[Requirement] Look below for the lines from the one with "wall art: none" to the one with "fruit bowl: present", and copy exactly those lines, both ends included.

[Data to process]
● ● ● ● ● ● ●
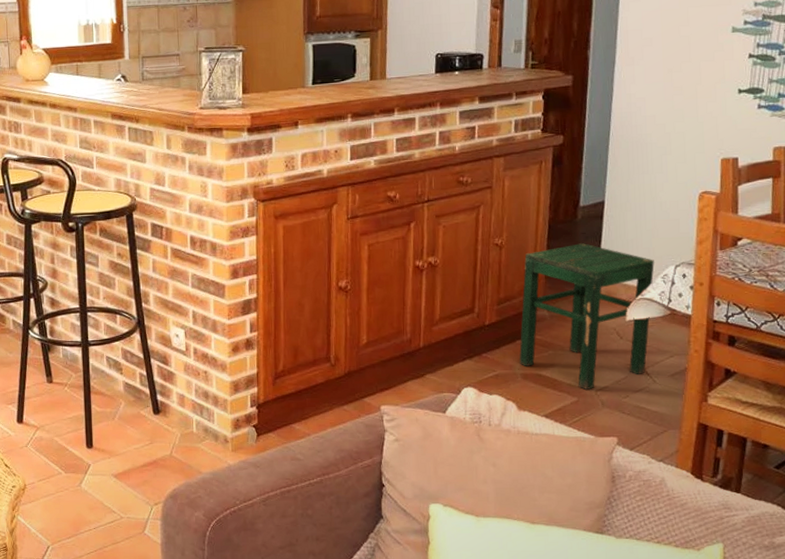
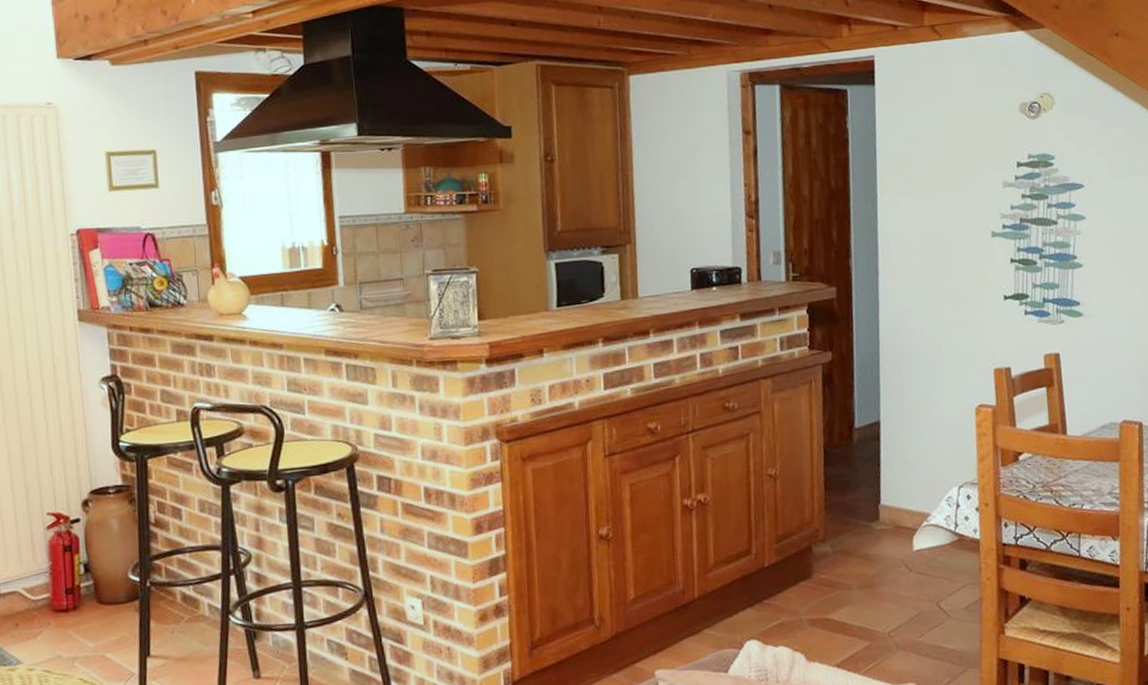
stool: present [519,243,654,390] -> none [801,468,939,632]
● ● ● ● ● ● ●
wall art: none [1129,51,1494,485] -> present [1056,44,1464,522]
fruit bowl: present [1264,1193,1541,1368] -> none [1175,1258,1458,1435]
● ● ● ● ● ● ●
[Solution below]
wall art: none [1129,51,1494,485] -> present [1056,44,1464,522]
fruit bowl: present [1264,1193,1541,1368] -> none [1175,1258,1458,1435]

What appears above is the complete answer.